In 2001, Larson published an article titled "The Saturday Evening Girls: A Progressive Era Library Club and the Intellectual Life of Working Class and Immigrant Girls in Turn-of-the-Century Boston" in the journal The Library Quarterly. She has also written “Racing for Freedom: Harriet Tubman’s Underground Railroad Network Through New York,” Afro-Americans In New York Life and History, Vol. 36 No. 1, January 2012, and contributed articles and reviews to a variety of other publications. Most recently, she has published “Through Her Eyes: Discover a Hidden Side of the Chesapeake Along the Harriet Tubman Byway,” Chesapeake Bay Magazine, September 8, 2022; “The Sharecropper and The President: Two Leaders at the Crossroads Of Democracy,” Leader to Leader, Spring 2022; “Harriet Tubman: A Life Beyond Myths,” Ms. Magazine, Spring 2022; and, “Writing a Woman’s Trauma: Balancing Fannie Lou Hamer’s silence with newly recovered testimony.” Women’s History Network, Oct. 2021.

==Awards and honors==
- Team Award, Third Place, 2020 National Association of Interpretation Interpretive Media Award for “Harriet Tubman: Soldier of Freedom,” orientation film for Harriet Tubman Underground Railroad State and National Park;
- First Place, 2018 National Association of Interpretation Digital Media Award for Harriet Tubman Byway website and guide;
- Wilbur H. Siebert Award, National Park Service Network to Freedom Program for outstanding research on Harriet Tubman, her community, and the Underground Railroad. September 2015.Wilbur H. Siebert Award, National Park Service Network to Freedom Program, for outstanding research on Harriet Tubman, her community, and the Underground Railroad. September 2015.
- Commendation, South Carolina House of Representatives Resolution, Bill 4234, for “significant work” on the life of Harriet Tubman. March 2013.

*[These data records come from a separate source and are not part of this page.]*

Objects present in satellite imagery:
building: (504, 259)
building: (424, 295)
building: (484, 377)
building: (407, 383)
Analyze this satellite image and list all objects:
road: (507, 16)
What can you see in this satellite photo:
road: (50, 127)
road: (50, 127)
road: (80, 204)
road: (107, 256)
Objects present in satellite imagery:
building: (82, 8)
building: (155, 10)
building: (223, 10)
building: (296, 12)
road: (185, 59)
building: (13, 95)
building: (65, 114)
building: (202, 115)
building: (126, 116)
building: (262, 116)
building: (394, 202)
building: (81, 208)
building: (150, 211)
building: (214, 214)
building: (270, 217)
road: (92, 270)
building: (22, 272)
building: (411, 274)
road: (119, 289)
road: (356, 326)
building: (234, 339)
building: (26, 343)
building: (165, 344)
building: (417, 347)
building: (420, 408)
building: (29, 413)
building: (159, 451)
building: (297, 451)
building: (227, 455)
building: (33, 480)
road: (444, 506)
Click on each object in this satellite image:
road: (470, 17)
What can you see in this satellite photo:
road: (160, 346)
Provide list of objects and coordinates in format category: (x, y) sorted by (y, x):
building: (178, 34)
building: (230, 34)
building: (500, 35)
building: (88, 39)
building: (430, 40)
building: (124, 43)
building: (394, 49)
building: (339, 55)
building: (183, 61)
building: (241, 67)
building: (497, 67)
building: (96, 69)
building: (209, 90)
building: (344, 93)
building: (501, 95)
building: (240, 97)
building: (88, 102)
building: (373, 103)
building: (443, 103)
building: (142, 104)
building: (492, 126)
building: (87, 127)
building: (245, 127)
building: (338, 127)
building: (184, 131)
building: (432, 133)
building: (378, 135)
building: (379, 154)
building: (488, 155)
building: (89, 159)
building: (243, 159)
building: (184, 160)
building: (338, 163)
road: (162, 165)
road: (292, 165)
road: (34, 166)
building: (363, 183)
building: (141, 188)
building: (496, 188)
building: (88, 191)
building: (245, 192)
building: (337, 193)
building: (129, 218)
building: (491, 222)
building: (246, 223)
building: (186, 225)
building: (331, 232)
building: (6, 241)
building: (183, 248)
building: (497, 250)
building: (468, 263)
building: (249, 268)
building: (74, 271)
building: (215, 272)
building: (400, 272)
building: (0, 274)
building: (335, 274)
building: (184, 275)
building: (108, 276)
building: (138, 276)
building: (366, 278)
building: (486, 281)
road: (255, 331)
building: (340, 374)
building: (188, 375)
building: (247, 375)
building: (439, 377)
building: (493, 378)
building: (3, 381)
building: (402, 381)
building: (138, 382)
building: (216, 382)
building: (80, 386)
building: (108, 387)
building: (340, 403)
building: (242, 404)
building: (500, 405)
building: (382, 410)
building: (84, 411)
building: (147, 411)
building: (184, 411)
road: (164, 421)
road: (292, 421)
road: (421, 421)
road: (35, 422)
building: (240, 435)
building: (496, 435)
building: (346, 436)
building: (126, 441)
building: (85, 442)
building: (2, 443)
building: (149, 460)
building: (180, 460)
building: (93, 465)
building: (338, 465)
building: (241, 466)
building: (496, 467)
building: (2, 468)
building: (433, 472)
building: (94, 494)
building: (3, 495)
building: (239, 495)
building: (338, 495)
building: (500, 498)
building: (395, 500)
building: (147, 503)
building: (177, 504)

- Education Excellence Award 2007, Maryland Historical Trust. For the Finding a Way to Freedom Harriet Tubman Underground Railroad Tour, Dorchester and Caroline counties, Maryland.
- Legacy Fellowship, American Antiquarian Society, Worcester, Mass.
- Price Research Fellowship, William L. Clements Library, University of Michigan
- Fellowship, John Nicholas Brown Center for the Study of American Civilization, Brown University
- University Dissertation Fellowship, University of New Hampshire
- Margaret Storrs Grierson Scholar-in-Residence Fellowship, Sophia Smith Collection, Smith College, Northampton, Mass.
- Mary Catherine Mooney Fellowship, Boston Athenaeum
- and other fellowship and research enhancement awards from the University of New Hampshire.